I didn’t think my plan would be put to the test so quickly. To embrace the awkwardly empowering moments of life this year seemed like a grand goal last week. You know, when it was still a theory.
I’ve spent the last three days trying to arrange last minute flights due to a last minute locale change for a business trip (the good news- it’s not Tampa anymore. The bad news- it’s the other side of the country now.), and it’s been an exercise in patience.

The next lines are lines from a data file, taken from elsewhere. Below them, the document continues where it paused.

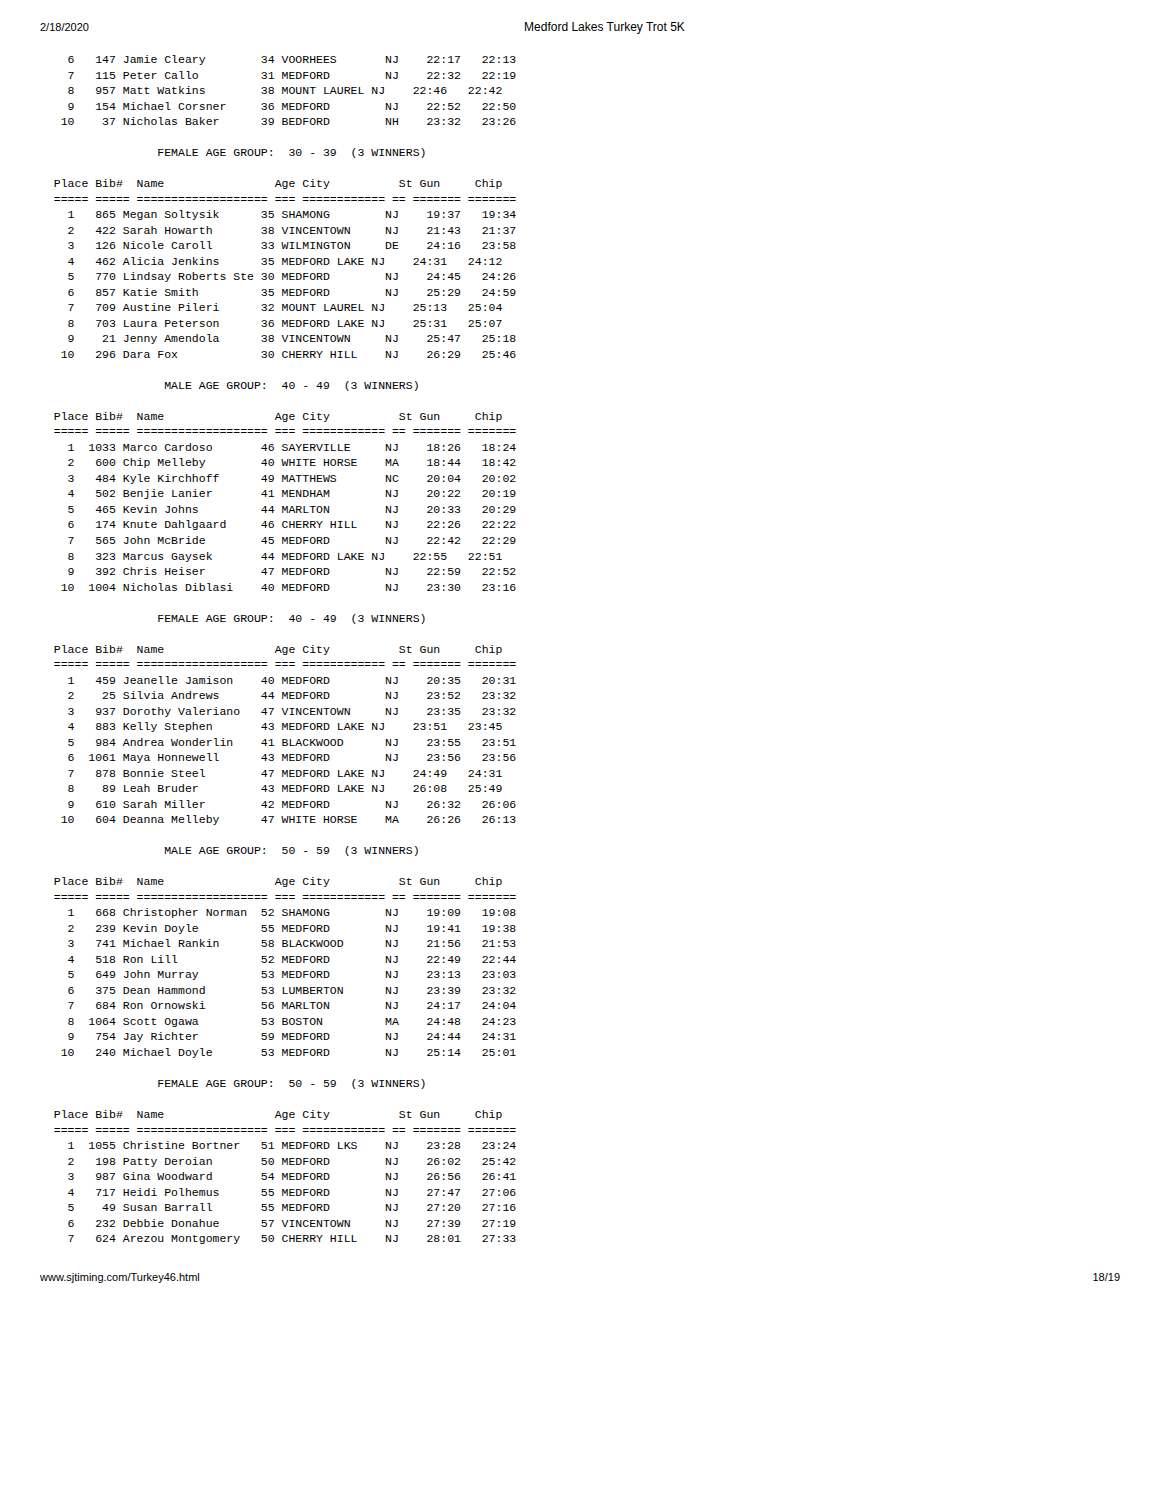2/18/2020 Medford Lakes Turkey Trot 5K
    6   147 Jamie Cleary        34 VOORHEES       NJ    22:17   22:13
    7   115 Peter Callo         31 MEDFORD        NJ    22:32   22:19
    8   957 Matt Watkins        38 MOUNT LAUREL NJ    22:46   22:42
    9   154 Michael Corsner     36 MEDFORD        NJ    22:52   22:50
   10    37 Nicholas Baker      39 BEDFORD        NH    23:32   23:26

                 FEMALE AGE GROUP:  30 - 39  (3 WINNERS)

  Place Bib#  Name                Age City          St Gun     Chip
  ===== ===== =================== === ============ == ======= =======
    1   865 Megan Soltysik      35 SHAMONG        NJ    19:37   19:34
    2   422 Sarah Howarth       38 VINCENTOWN     NJ    21:43   21:37
    3   126 Nicole Caroll       33 WILMINGTON     DE    24:16   23:58
    4   462 Alicia Jenkins      35 MEDFORD LAKE NJ    24:31   24:12
    5   770 Lindsay Roberts Ste 30 MEDFORD        NJ    24:45   24:26
    6   857 Katie Smith         35 MEDFORD        NJ    25:29   24:59
    7   709 Austine Pileri      32 MOUNT LAUREL NJ    25:13   25:04
    8   703 Laura Peterson      36 MEDFORD LAKE NJ    25:31   25:07
    9    21 Jenny Amendola      38 VINCENTOWN     NJ    25:47   25:18
   10   296 Dara Fox            30 CHERRY HILL    NJ    26:29   25:46

                  MALE AGE GROUP:  40 - 49  (3 WINNERS)

  Place Bib#  Name                Age City          St Gun     Chip
  ===== ===== =================== === ============ == ======= =======
    1  1033 Marco Cardoso       46 SAYERVILLE     NJ    18:26   18:24
    2   600 Chip Melleby        40 WHITE HORSE    MA    18:44   18:42
    3   484 Kyle Kirchhoff      49 MATTHEWS       NC    20:04   20:02
    4   502 Benjie Lanier       41 MENDHAM        NJ    20:22   20:19
    5   465 Kevin Johns         44 MARLTON        NJ    20:33   20:29
    6   174 Knute Dahlgaard     46 CHERRY HILL    NJ    22:26   22:22
    7   565 John McBride        45 MEDFORD        NJ    22:42   22:29
    8   323 Marcus Gaysek       44 MEDFORD LAKE NJ    22:55   22:51
    9   392 Chris Heiser        47 MEDFORD        NJ    22:59   22:52
   10  1004 Nicholas Diblasi    40 MEDFORD        NJ    23:30   23:16

                 FEMALE AGE GROUP:  40 - 49  (3 WINNERS)

  Place Bib#  Name                Age City          St Gun     Chip
  ===== ===== =================== === ============ == ======= =======
    1   459 Jeanelle Jamison    40 MEDFORD        NJ    20:35   20:31
    2    25 Silvia Andrews      44 MEDFORD        NJ    23:52   23:32
    3   937 Dorothy Valeriano   47 VINCENTOWN     NJ    23:35   23:32
    4   883 Kelly Stephen       43 MEDFORD LAKE NJ    23:51   23:45
    5   984 Andrea Wonderlin    41 BLACKWOOD      NJ    23:55   23:51
    6  1061 Maya Honnewell      43 MEDFORD        NJ    23:56   23:56
    7   878 Bonnie Steel        47 MEDFORD LAKE NJ    24:49   24:31
    8    89 Leah Bruder         43 MEDFORD LAKE NJ    26:08   25:49
    9   610 Sarah Miller        42 MEDFORD        NJ    26:32   26:06
   10   604 Deanna Melleby      47 WHITE HORSE    MA    26:26   26:13

                  MALE AGE GROUP:  50 - 59  (3 WINNERS)

  Place Bib#  Name                Age City          St Gun     Chip
  ===== ===== =================== === ============ == ======= =======
    1   668 Christopher Norman  52 SHAMONG        NJ    19:09   19:08
    2   239 Kevin Doyle         55 MEDFORD        NJ    19:41   19:38
    3   741 Michael Rankin      58 BLACKWOOD      NJ    21:56   21:53
    4   518 Ron Lill            52 MEDFORD        NJ    22:49   22:44
    5   649 John Murray         53 MEDFORD        NJ    23:13   23:03
    6   375 Dean Hammond        53 LUMBERTON      NJ    23:39   23:32
    7   684 Ron Ornowski        56 MARLTON        NJ    24:17   24:04
    8  1064 Scott Ogawa         53 BOSTON         MA    24:48   24:23
    9   754 Jay Richter         59 MEDFORD        NJ    24:44   24:31
   10   240 Michael Doyle       53 MEDFORD        NJ    25:14   25:01

                 FEMALE AGE GROUP:  50 - 59  (3 WINNERS)

  Place Bib#  Name                Age City          St Gun     Chip
  ===== ===== =================== === ============ == ======= =======
    1  1055 Christine Bortner   51 MEDFORD LKS    NJ    23:28   23:24
    2   198 Patty Deroian       50 MEDFORD        NJ    26:02   25:42
    3   987 Gina Woodward       54 MEDFORD        NJ    26:56   26:41
    4   717 Heidi Polhemus      55 MEDFORD        NJ    27:47   27:06
    5    49 Susan Barrall       55 MEDFORD        NJ    27:20   27:16
    6   232 Debbie Donahue      57 VINCENTOWN     NJ    27:39   27:19
    7   624 Arezou Montgomery   50 CHERRY HILL    NJ    28:01   27:33
www.sjtiming.com/Turkey46.html 18/19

Actually, I take that back. It’s been a marathon in patience. Perhaps even a biathlon where one event is a marathon in patience and the other is any event that will distract me from trying to telekinetically explode a sales rep’s head over the phone.
Yes, that’s a good metaphor. Let’s go with that.
Anyway, during the course of this mental athletic event, even more complications arose, to the point that my booking the flights was no longer feasible. We shall henceforth refer to this as The Awkward Event.
In order to resolve this The Awkward Event, I needed to call someone and ask for something that I haven’t asked for in several years, and in fact, make it a point to avoid asking anyone to do.
I had to ask someone to pay for me.
Longtime readers will know that I have serious issues with having other people pay for things for me. There’s a whole post on this in the archives if you’re curious, but let’s just say that I haven’t made much progress on this front since 2012. For whatever reason, having someone pay for me inspires a lot of guilt, like I’ve failed somehow. There’s all kinds of theories behind this, and I know that it’s ridiculous, but that’s beside the point here. The point is that I hate very few things more than having to ask someone to pay for something for me, and that’s exactly what I had to do today.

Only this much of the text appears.